(Строки из набора данных)

# # #

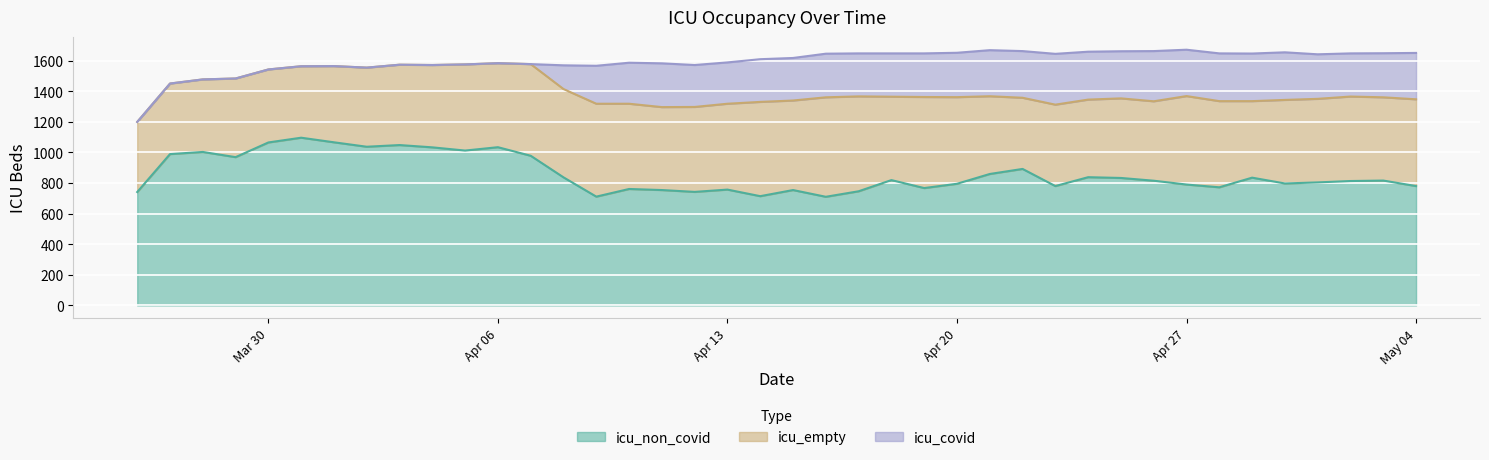

What is the maximum value shown in the chart?

1096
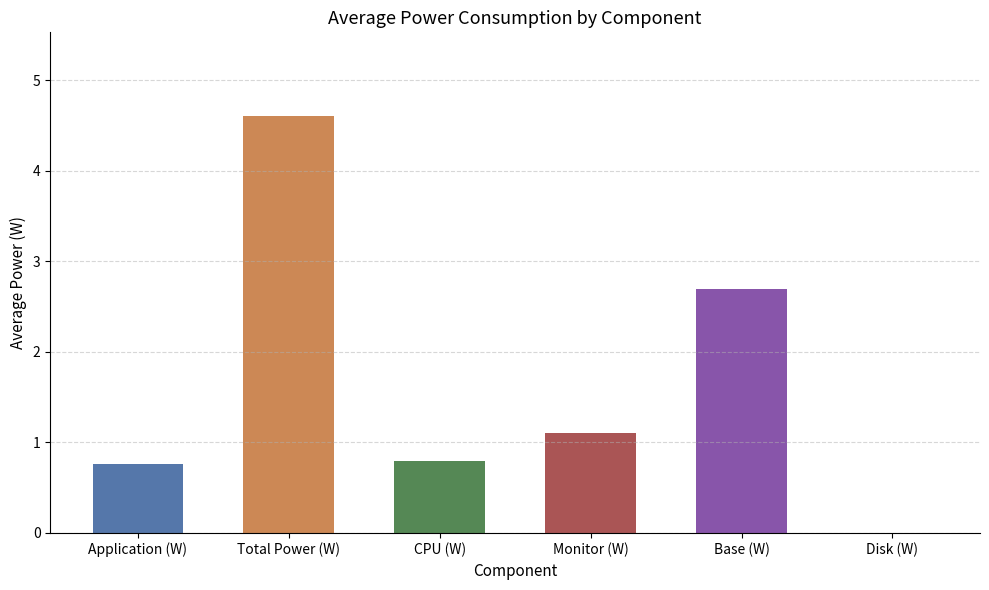

The chart shows a value of 1.1 at Total Power (W). True or false?

False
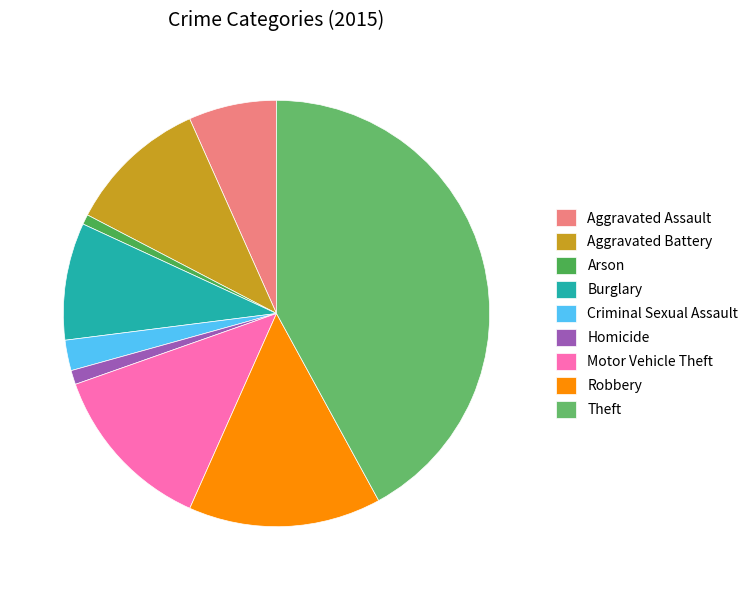

Count the number of slices in the pie.

9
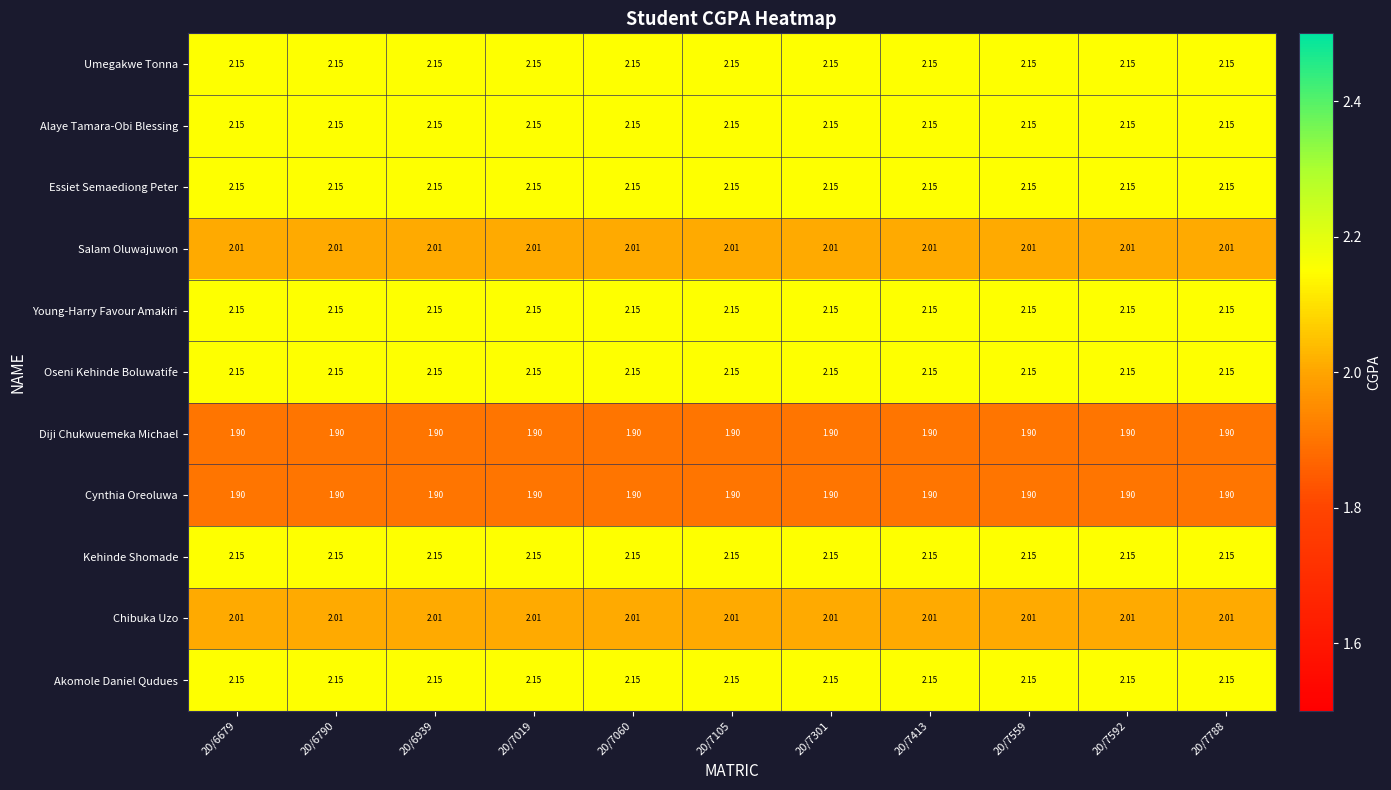

Is the value of Diji Chukwuemeka Michael at 20/6939 greater than the value of Kehinde Shomade at 20/6939?

No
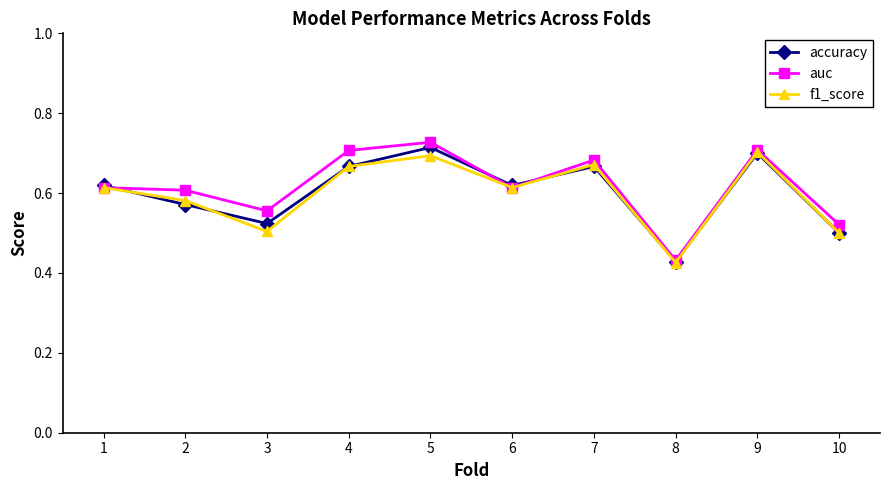

Does the chart display data point markers on the line(s)?

Yes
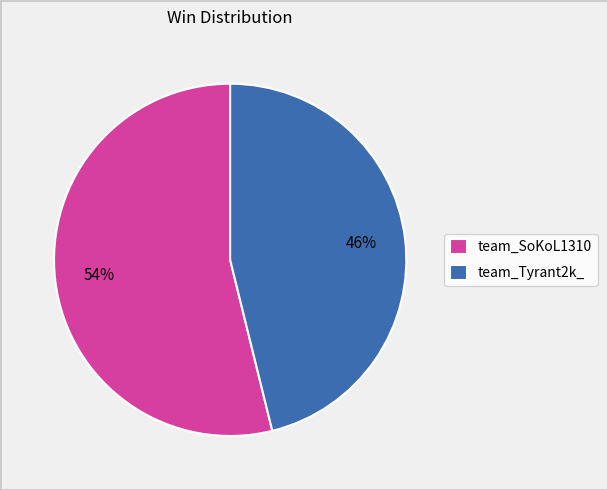

Approximately how many times larger is the value at team_Tyrant2k_ compared to team_SoKoL1310?

0.9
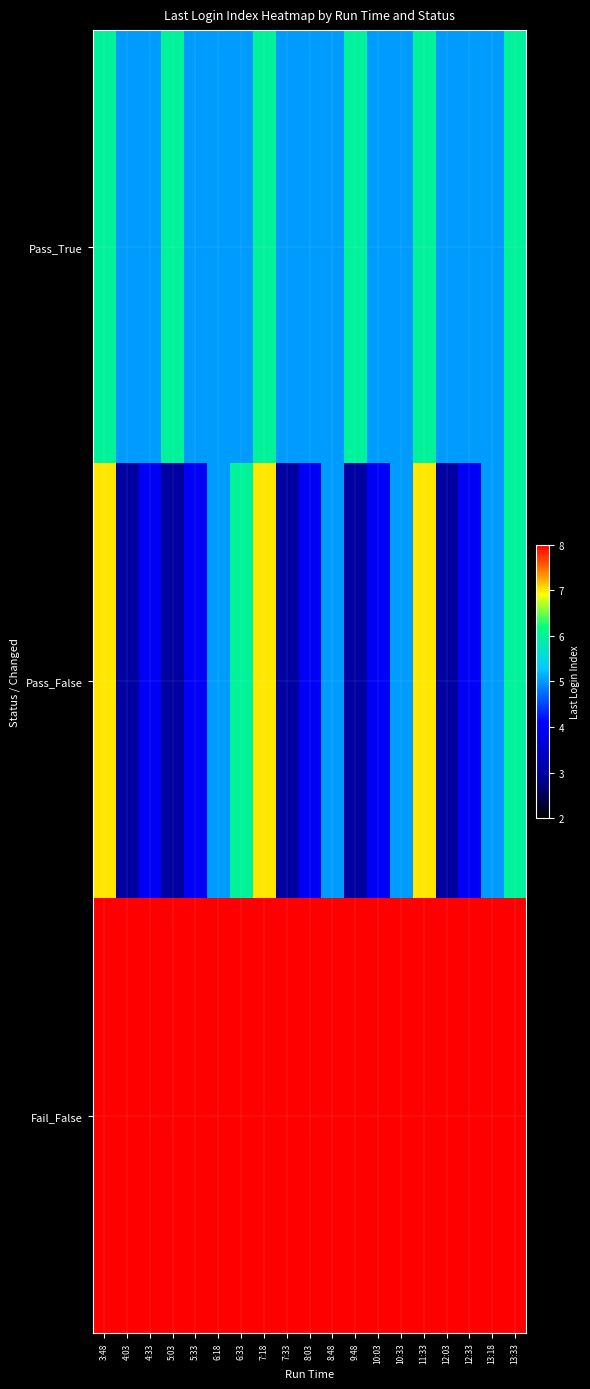

Which has a higher value, 13:33 or 12:33?

13:33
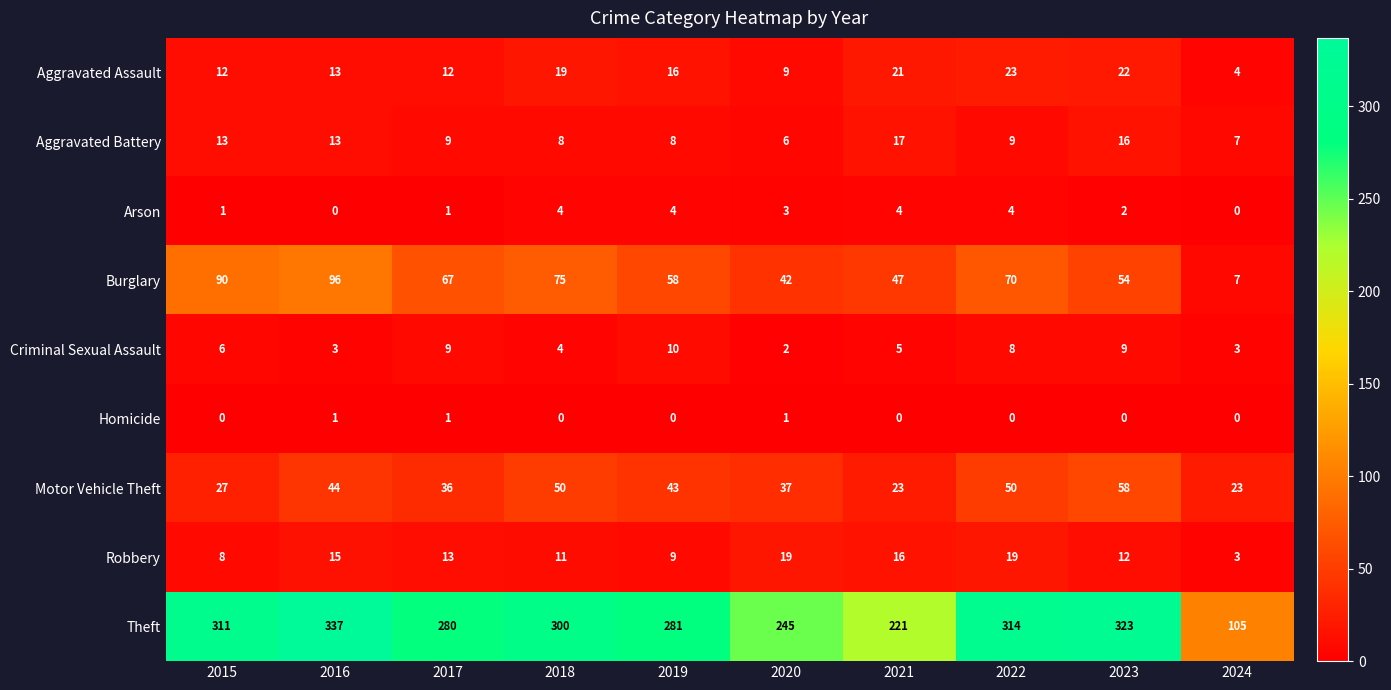

What is the approximate value of Aggravated Assault at 2018, to the nearest 10?

20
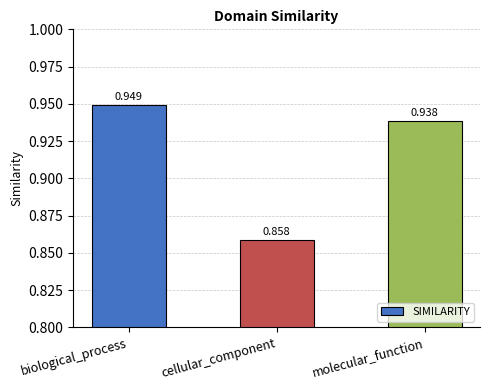

Count the number of categories in the chart.

3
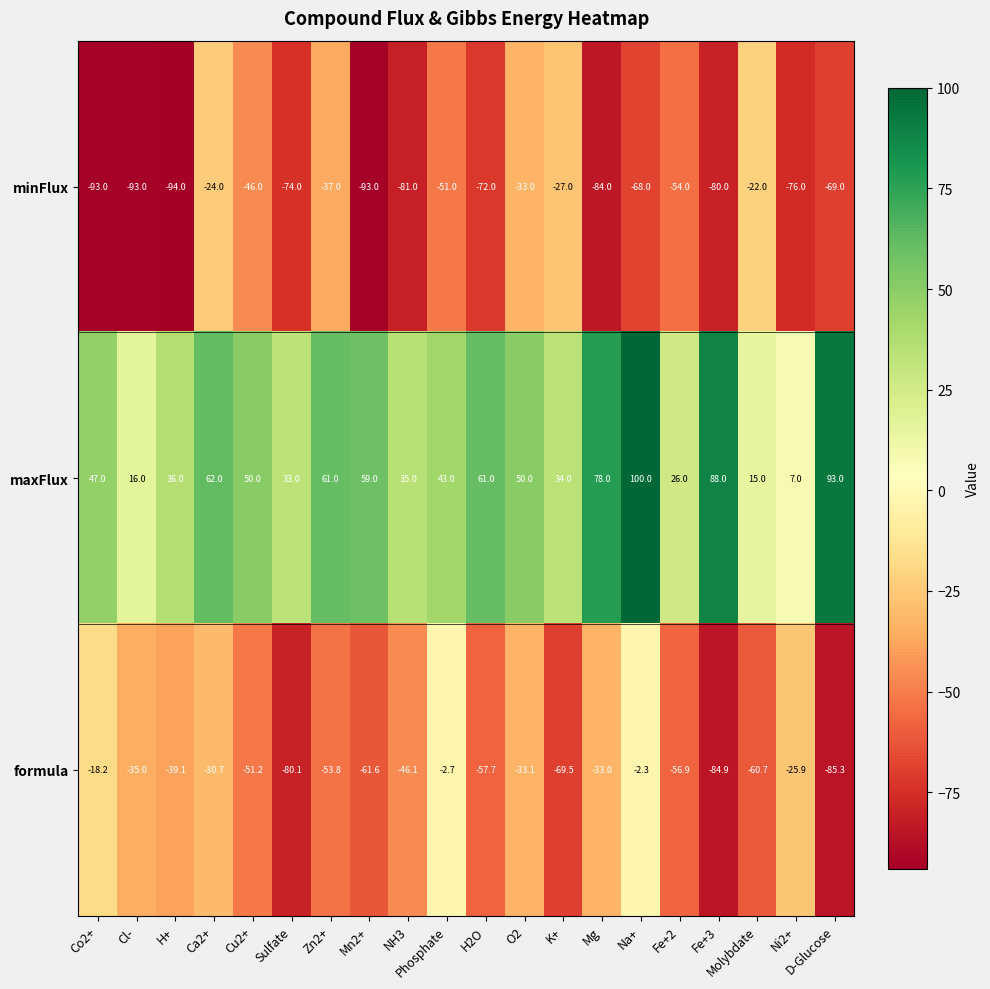

At which category is the sum across all series the highest?

Na+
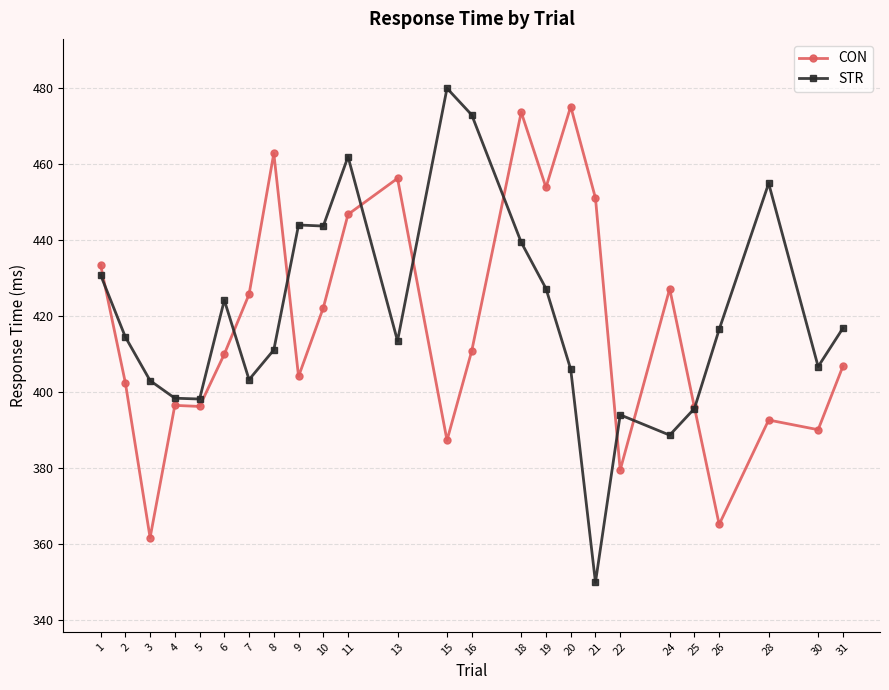

Which category has the lowest value in the STR series?

21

# # #

» ЧТО ТРЕБУЕТСЯ:
Оформите все приведённые выше строки как таблицу Markdown со столбцами «№» (номер строки) и «Строка». Пустые строки и строки с картинками в ответ не включайте.

» ОТВЕТ:
| № | Строка |
|---|---|
| 1 | What is the maximum value shown in the chart? |
| 2 | 1096 |
| 3 | The chart shows a value of 1.1 at Total Power (W). True or false? |
| 4 | False |
| 5 | Count the number of slices in the pie. |
| 6 | 9 |
| 7 | Is the value of Diji Chukwuemeka Michael at 20/6939 greater than the value of Kehinde Shomade at 20/6939? |
| 8 | No |
| 9 | Does the chart display data point markers on the line(s)? |
| 10 | Yes |
| 11 | Approximately how many times larger is the value at team_Tyrant2k_ compared to team_SoKoL1310? |
| 12 | 0.9 |
| 13 | Which has a higher value, 13:33 or 12:33? |
| 14 | 13:33 |
| 15 | What is the approximate value of Aggravated Assault at 2018, to the nearest 10? |
| 16 | 20 |
| 17 | Count the number of categories in the chart. |
| 18 | 3 |
| 19 | At which category is the sum across all series the highest? |
| 20 | Na+ |
| 21 | Which category has the lowest value in the STR series? |
| 22 | 21 |